[Extracted records]
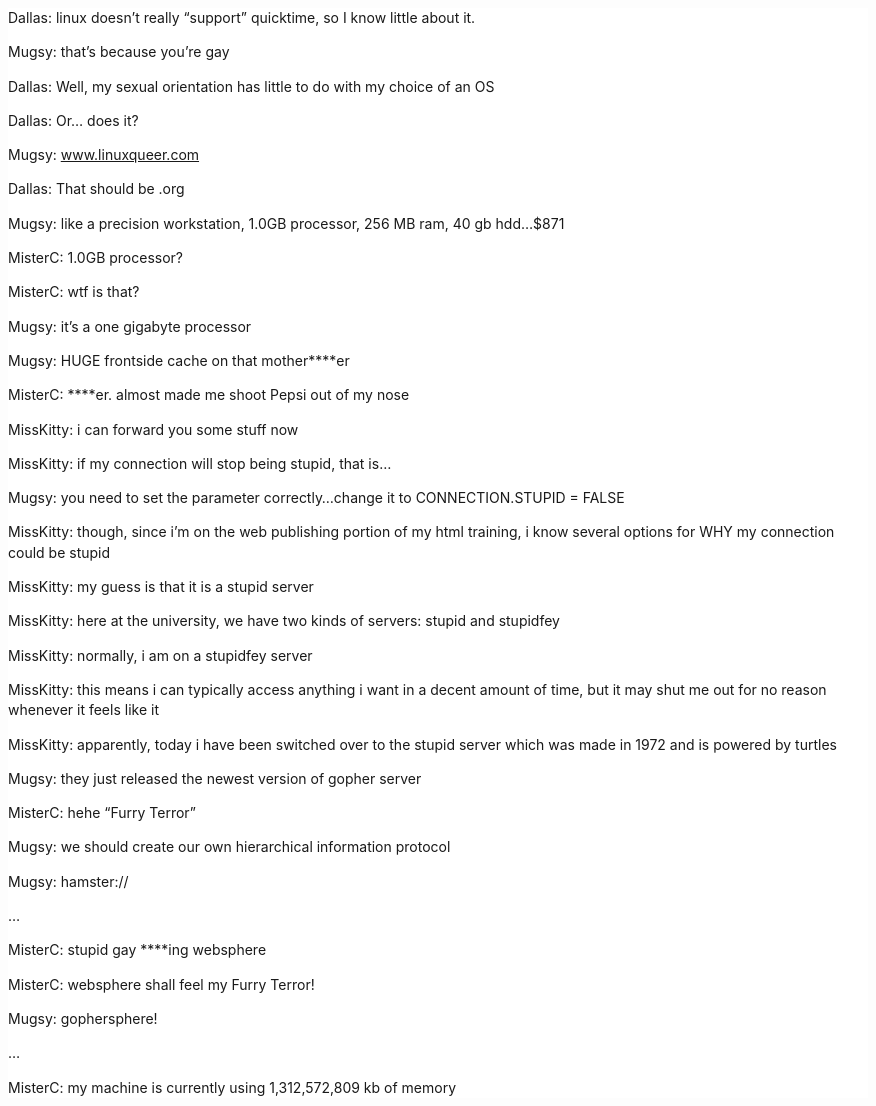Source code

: Dallas: linux doesn&#8217;t really &#8220;support&#8221; quicktime, so I know little about it.
  
Mugsy: that&#8217;s because you&#8217;re gay
  
Dallas: Well, my sexual orientation has little to do with my choice of an OS
  
Dallas: Or&#8230; does it?
  
Mugsy: www.linuxqueer.com
  
Dallas: That should be .org

Mugsy: like a precision workstation, 1.0GB processor, 256 MB ram, 40 gb hdd&#8230;$871
  
MisterC: 1.0GB processor?
  
MisterC: wtf is that?
  
Mugsy: it&#8217;s a one gigabyte processor
  
Mugsy: HUGE frontside cache on that mother\****er
  
MisterC: \****er. almost made me shoot Pepsi out of my nose

MissKitty: i can forward you some stuff now
  
MissKitty: if my connection will stop being stupid, that is&#8230;
  
Mugsy: you need to set the parameter correctly&#8230;change it to CONNECTION.STUPID = FALSE
  
MissKitty: though, since i&#8217;m on the web publishing portion of my html training, i know several options for WHY my connection could be stupid
  
MissKitty: my guess is that it is a stupid server
  
MissKitty: here at the university, we have two kinds of servers: stupid and stupidfey
  
MissKitty: normally, i am on a stupidfey server
  
MissKitty: this means i can typically access anything i want in a decent amount of time, but it may shut me out for no reason whenever it feels like it
  
MissKitty: apparently, today i have been switched over to the stupid server which was made in 1972 and is powered by turtles

Mugsy: they just released the newest version of gopher server
  
MisterC: hehe &#8220;Furry Terror&#8221;
  
Mugsy: we should create our own hierarchical information protocol
  
Mugsy: hamster://
  
&#8230;
  
MisterC: stupid gay \****ing websphere
  
MisterC: websphere shall feel my Furry Terror!
  
Mugsy: gophersphere!
  
&#8230;
  
MisterC: my machine is currently using 1,312,572,809 kb of memory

Exercise directions: Please output every line of the material above without changing a single character, and leave the picture out.

Your response:
Source code

: Dallas: linux doesn&#8217;t really &#8220;support&#8221; quicktime, so I know little about it.
  
Mugsy: that&#8217;s because you&#8217;re gay
  
Dallas: Well, my sexual orientation has little to do with my choice of an OS
  
Dallas: Or&#8230; does it?
  
Mugsy: www.linuxqueer.com
  
Dallas: That should be .org

Mugsy: like a precision workstation, 1.0GB processor, 256 MB ram, 40 gb hdd&#8230;$871
  
MisterC: 1.0GB processor?
  
MisterC: wtf is that?
  
Mugsy: it&#8217;s a one gigabyte processor
  
Mugsy: HUGE frontside cache on that mother\****er
  
MisterC: \****er. almost made me shoot Pepsi out of my nose

MissKitty: i can forward you some stuff now
  
MissKitty: if my connection will stop being stupid, that is&#8230;
  
Mugsy: you need to set the parameter correctly&#8230;change it to CONNECTION.STUPID = FALSE
  
MissKitty: though, since i&#8217;m on the web publishing portion of my html training, i know several options for WHY my connection could be stupid
  
MissKitty: my guess is that it is a stupid server
  
MissKitty: here at the university, we have two kinds of servers: stupid and stupidfey
  
MissKitty: normally, i am on a stupidfey server
  
MissKitty: this means i can typically access anything i want in a decent amount of time, but it may shut me out for no reason whenever it feels like it
  
MissKitty: apparently, today i have been switched over to the stupid server which was made in 1972 and is powered by turtles

Mugsy: they just released the newest version of gopher server
  
MisterC: hehe &#8220;Furry Terror&#8221;
  
Mugsy: we should create our own hierarchical information protocol
  
Mugsy: hamster://
  
&#8230;
  
MisterC: stupid gay \****ing websphere
  
MisterC: websphere shall feel my Furry Terror!
  
Mugsy: gophersphere!
  
&#8230;
  
MisterC: my machine is currently using 1,312,572,809 kb of memory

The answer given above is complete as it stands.